What the task requires -
Hunt through the lines below for the string "Search" and copy each one that has it.

[Dataset entries]
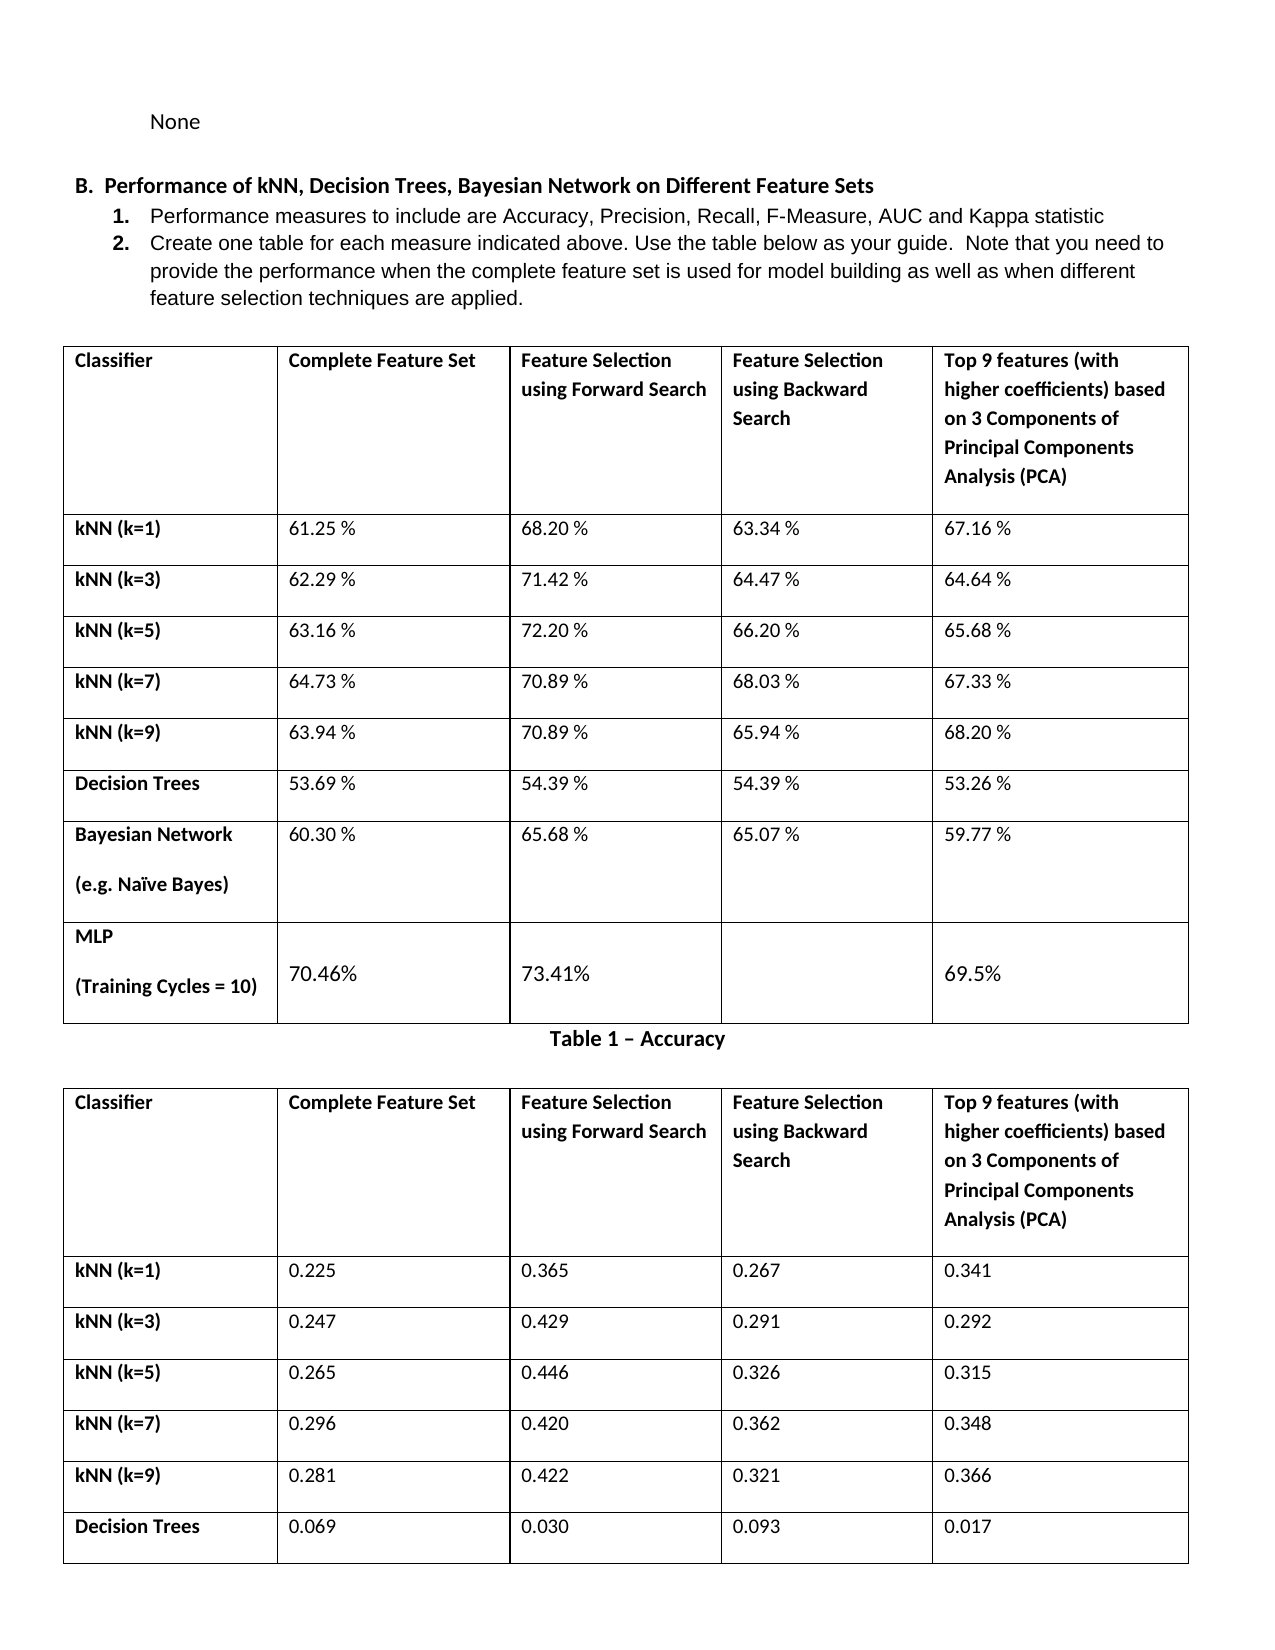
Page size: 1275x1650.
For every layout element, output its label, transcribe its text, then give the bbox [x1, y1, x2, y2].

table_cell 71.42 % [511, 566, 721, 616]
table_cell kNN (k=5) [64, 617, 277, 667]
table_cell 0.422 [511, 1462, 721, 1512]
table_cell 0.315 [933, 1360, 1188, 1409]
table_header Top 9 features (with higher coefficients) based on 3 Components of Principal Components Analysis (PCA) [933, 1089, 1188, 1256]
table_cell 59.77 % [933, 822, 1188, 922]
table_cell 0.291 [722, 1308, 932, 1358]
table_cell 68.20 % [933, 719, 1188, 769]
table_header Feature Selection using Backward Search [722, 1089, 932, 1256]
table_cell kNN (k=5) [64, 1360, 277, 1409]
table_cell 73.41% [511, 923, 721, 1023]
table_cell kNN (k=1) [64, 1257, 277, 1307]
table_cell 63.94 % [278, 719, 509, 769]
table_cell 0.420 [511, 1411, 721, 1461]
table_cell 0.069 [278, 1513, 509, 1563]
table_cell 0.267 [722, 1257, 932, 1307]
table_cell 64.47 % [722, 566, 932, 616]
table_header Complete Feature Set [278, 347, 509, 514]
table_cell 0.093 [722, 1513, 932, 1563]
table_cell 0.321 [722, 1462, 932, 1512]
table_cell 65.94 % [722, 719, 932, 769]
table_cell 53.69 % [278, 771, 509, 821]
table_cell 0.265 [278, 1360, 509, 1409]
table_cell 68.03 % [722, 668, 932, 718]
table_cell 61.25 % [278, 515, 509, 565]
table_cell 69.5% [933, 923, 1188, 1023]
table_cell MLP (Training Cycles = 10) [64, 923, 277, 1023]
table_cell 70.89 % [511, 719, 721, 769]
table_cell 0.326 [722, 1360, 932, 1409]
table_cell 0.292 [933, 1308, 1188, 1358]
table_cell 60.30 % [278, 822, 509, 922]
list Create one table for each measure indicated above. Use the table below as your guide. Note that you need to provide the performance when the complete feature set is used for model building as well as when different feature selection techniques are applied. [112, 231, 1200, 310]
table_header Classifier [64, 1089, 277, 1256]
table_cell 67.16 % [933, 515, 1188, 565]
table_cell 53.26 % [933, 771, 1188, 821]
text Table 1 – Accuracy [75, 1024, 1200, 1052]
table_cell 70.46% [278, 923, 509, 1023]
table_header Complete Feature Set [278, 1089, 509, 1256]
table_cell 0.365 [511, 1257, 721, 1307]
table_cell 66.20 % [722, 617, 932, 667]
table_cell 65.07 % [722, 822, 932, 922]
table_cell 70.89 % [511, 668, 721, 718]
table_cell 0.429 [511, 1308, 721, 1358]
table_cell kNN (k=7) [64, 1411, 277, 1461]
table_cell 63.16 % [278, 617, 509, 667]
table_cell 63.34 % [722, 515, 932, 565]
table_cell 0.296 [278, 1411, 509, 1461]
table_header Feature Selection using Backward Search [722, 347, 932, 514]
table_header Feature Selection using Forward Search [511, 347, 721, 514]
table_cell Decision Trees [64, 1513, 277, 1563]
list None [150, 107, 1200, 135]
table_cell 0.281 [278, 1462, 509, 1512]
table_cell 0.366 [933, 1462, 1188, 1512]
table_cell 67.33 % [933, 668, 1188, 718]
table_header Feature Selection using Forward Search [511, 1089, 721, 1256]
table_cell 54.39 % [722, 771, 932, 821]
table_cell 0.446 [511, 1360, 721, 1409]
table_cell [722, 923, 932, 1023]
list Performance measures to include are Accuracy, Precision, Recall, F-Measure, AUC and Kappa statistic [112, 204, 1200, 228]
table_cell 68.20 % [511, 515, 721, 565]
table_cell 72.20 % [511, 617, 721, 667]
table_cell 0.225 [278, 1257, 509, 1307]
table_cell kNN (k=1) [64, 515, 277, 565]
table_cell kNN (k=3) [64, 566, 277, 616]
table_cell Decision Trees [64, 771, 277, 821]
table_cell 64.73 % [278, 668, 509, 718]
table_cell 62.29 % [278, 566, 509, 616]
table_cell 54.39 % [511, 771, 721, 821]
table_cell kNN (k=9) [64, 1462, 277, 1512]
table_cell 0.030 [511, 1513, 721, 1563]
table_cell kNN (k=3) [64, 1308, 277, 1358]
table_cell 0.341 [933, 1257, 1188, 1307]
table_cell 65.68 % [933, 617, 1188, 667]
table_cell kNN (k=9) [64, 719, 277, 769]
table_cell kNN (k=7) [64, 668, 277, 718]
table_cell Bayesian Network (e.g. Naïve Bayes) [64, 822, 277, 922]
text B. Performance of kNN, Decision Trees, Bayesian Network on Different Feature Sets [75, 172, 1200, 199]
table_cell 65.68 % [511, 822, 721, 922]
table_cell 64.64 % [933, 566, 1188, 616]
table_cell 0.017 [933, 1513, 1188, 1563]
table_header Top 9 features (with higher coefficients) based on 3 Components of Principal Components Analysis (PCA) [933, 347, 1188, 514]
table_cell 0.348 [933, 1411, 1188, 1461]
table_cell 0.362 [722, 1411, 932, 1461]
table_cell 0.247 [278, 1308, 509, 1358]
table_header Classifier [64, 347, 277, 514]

Written answer -
table_header Feature Selection using Backward Search [722, 1089, 932, 1256]
table_header Feature Selection using Backward Search [722, 347, 932, 514]
table_header Feature Selection using Forward Search [511, 347, 721, 514]
table_header Feature Selection using Forward Search [511, 1089, 721, 1256]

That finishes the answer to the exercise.